One of the first things noticeable about the field station is its massive windows. The double-paned, insulated glass keeps out heat but lets in daylight; no artificial light is needed until sundown. And several high-tech building features suggest Inspector Gadget has gone environmental. Solar collectors above the windows are tilted to maximize intake of sunlight, which is used to heat water in a tank inside the building, which is then pumped into wall radiators when the building needs heat. Photovoltaic panels on the roof, dark so as to blend into the hills, collect sunlight and convert it to electricity. “Our electrical bill is essentially zero,” Cohen says.
Cohen and the Rob Wellington Quigley architectural firm took care to select a site and position the building so that it would fade into the preserve surroundings. They were concerned that a standard pitched roof would make the building look big, Cohen says. So the designers inverted the roof into a V-shape. Since it formed a gutter, Cohen figured the field station should collect rainwater for study and use. A 25,000-gallon holding tank is being installed outside, and ultimately water will flow from the roof to pipes leading into the tank.

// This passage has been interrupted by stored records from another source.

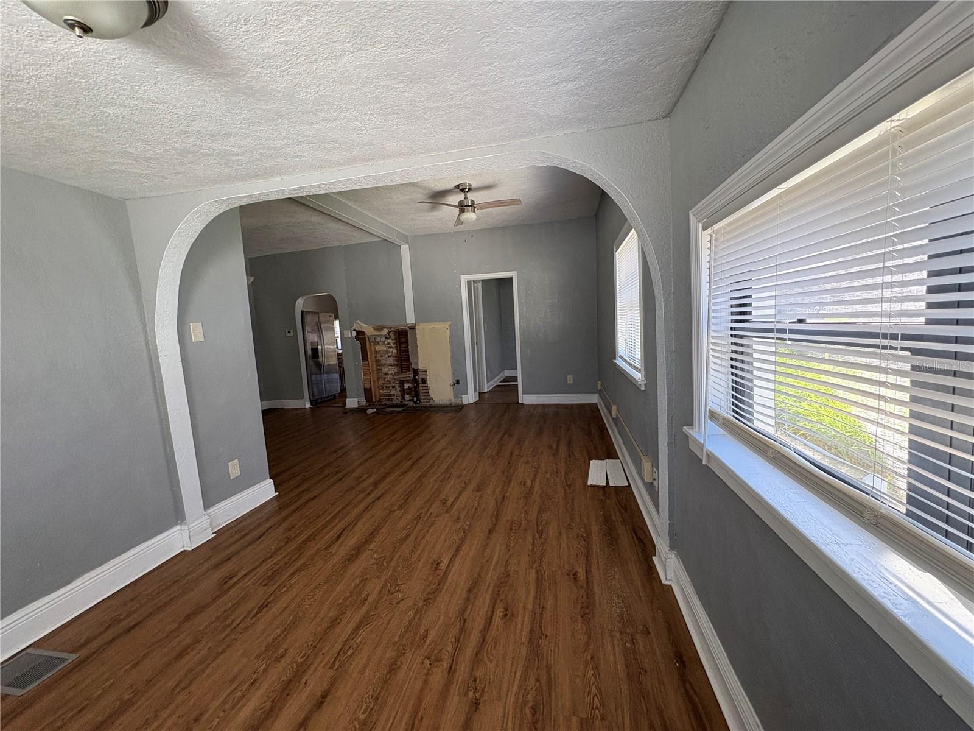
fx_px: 394
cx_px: 487
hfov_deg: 102.1
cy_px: 366
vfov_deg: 85.7
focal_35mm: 14
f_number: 2.2
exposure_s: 1/60
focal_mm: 2.22
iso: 320
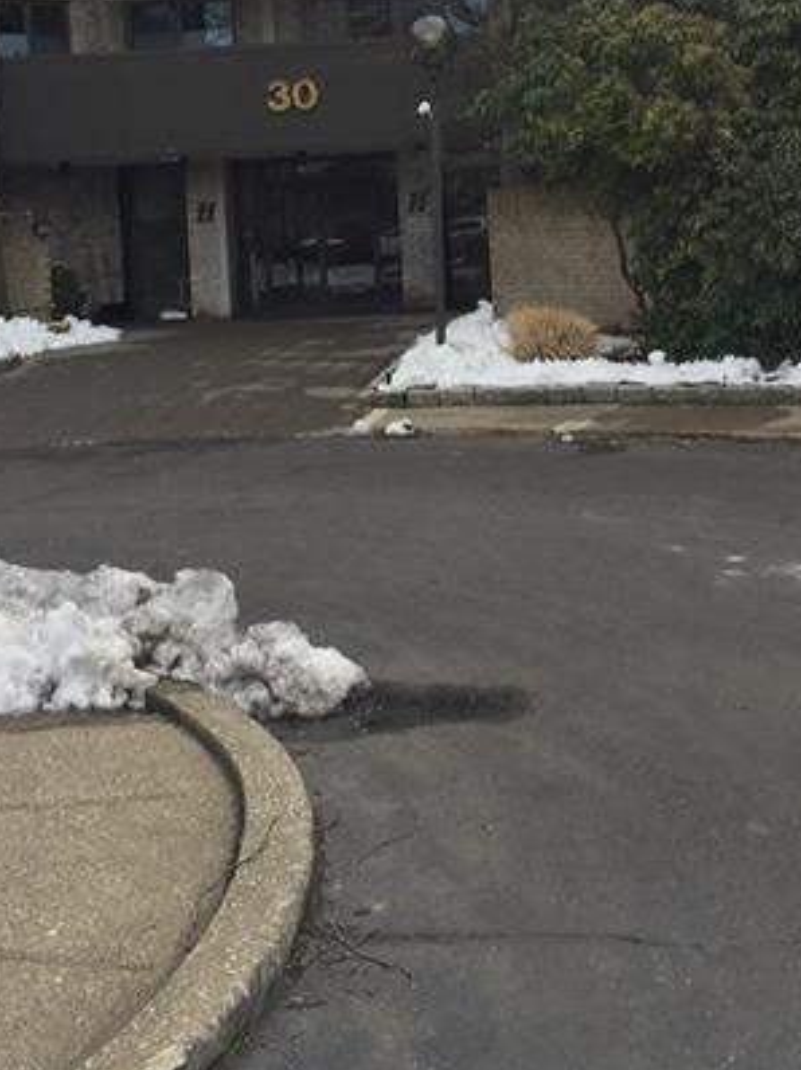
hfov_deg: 26.0
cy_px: 280
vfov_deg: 33.7
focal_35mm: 56
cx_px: 457
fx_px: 1730
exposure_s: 1/842
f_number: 2.2
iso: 32
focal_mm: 4.15
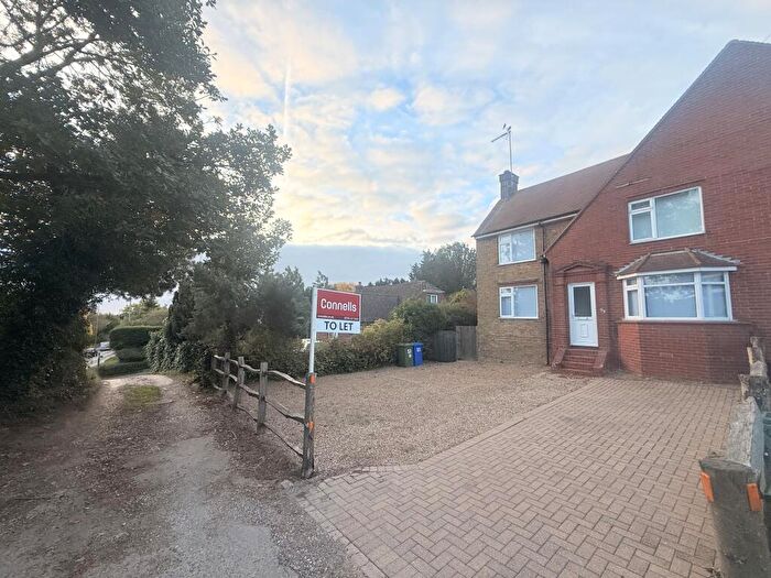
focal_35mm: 14
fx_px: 312
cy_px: 289
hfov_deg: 102.1
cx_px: 386
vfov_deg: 85.7
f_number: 2.2
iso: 50
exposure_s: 1/531
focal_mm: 2.22
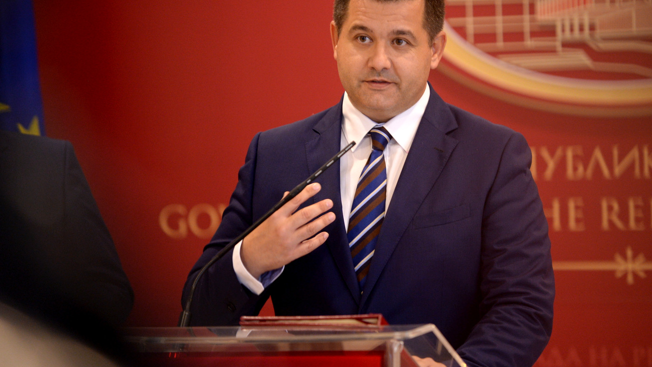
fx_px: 4219
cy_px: 153
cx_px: 396
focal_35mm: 244
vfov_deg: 5.0
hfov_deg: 8.8
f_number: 2.8
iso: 2000
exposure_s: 1/100
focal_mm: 190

Inside the building, steel cables and trusses run between large steel columns at the ends of the building, keeping structural support along the periphery of the interior while using a minimum of material. The preserve’s research center finally has a home, in the center of the building, where lab benches stretch through a large open space. Two classrooms accommodate the more than 2,000 undergraduates who study at the preserve annually. In the rest rooms, there are, “of course, low-flush toilets,” Cohen says. “What would you expect?
“We did [all] this and it didn’t cost more” than using conventional building materials, he says. “It just means thinking through more and doing a lot of planning.”
“I think they did very well,” says John Hermannson, author of Green Building Resource Guide (Taunton Press, 1997) and a member of the San Mateo County award committee. “They thought about all the little details.”
That’s true right down to Cohen’s office, where his PowerMac G4 hums along on the electricity from the photovoltaic panels. Sure beats that Dodge pickup.